2013 HAZİRAN 18 – SÖZ OLA KESE SAVAŞI, SÖZ OLA KESTİRE BAŞI…

AAKM Makale - Hürriyet - ÖmerCan Banner 2013.v2 Small

SÖZ OLA KESE SAVAŞI, SÖZ OLA KESTİRE BAŞI…

Avustralya Atatürk Kültür Merkezi (www.ataturk.org.au) olarak üzülmekteyiz ve o kadar da içimizde bir kurtuluş duygusu doğmasından dolayı da mutluyuz. Gezi Parkı olayları ile başlayan ve son iki haftadan beri artık tüm Türkiye’nin ayaklandığı ve halkın Erdoğan hükümetine karşı direnişe geçtiği bu tarihi günlerde, memleketimiz ve vatandaşlarımızın geleceği için çok önemli bir noktaya gelinen bu ortamda endişeliyiz.

En sonun da halk ayaklandı, haksızlıklara, hukuksuzluklara yeter artık demeye başladı. Hakkını aramaya, birlik beraberlik içinde başımıza musallat olan vatan hainleri ile savaşmaya ant içti.

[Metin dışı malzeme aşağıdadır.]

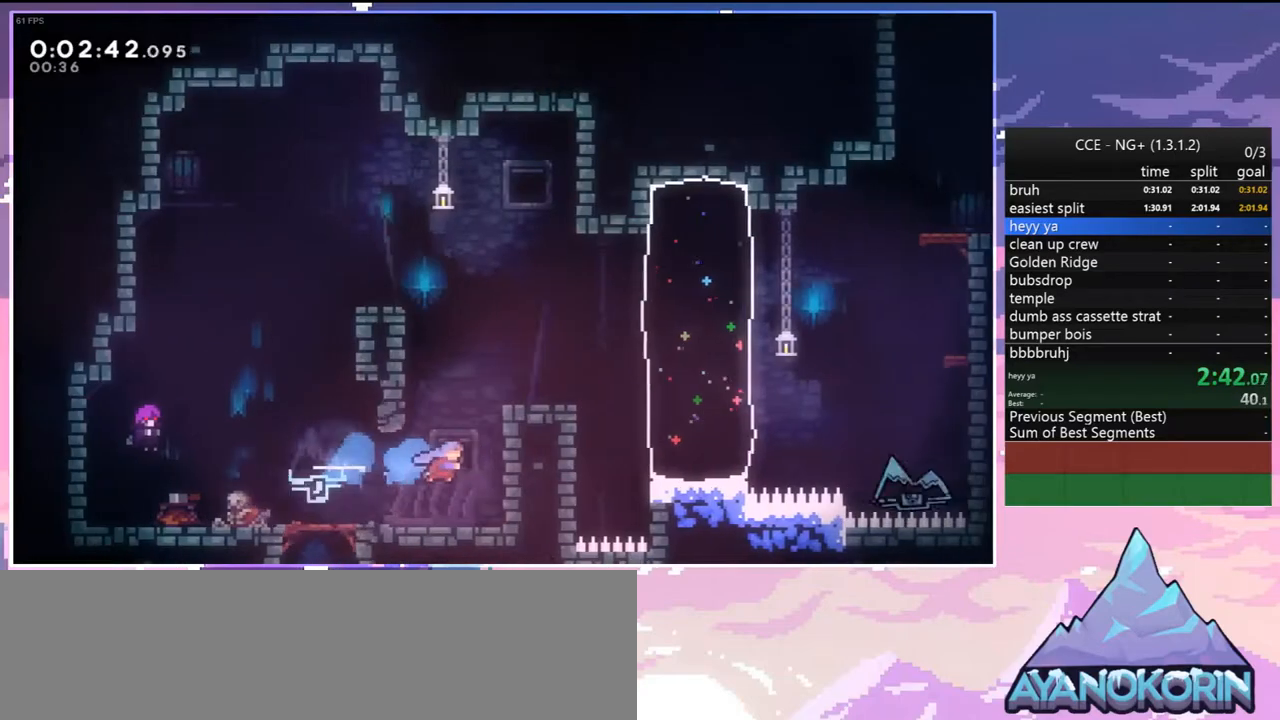
{"keys": ["jump", "right", "up"], "events": [[100, "jump", "up"], [183, "jump", "down"], [333, "jump", "up"], [383, "jump", "down"], [467, "grab", "up"]]}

Hükümet polisi çok çirkin bir şekilde kullanıyor. Halk, demokratik haklarını medeni bir şekilde kullanarak protesto ederken, savunmasız insanların çadırlarını yakmak ve hükümetin polisi hunharca maşa olarak kullanması insanlık dışı. Erdoğan ve çevresindeki yöneticiler hep bir ağız olmuş faşist bir uygulama ile halkı sindirmeye çalışıyorlar.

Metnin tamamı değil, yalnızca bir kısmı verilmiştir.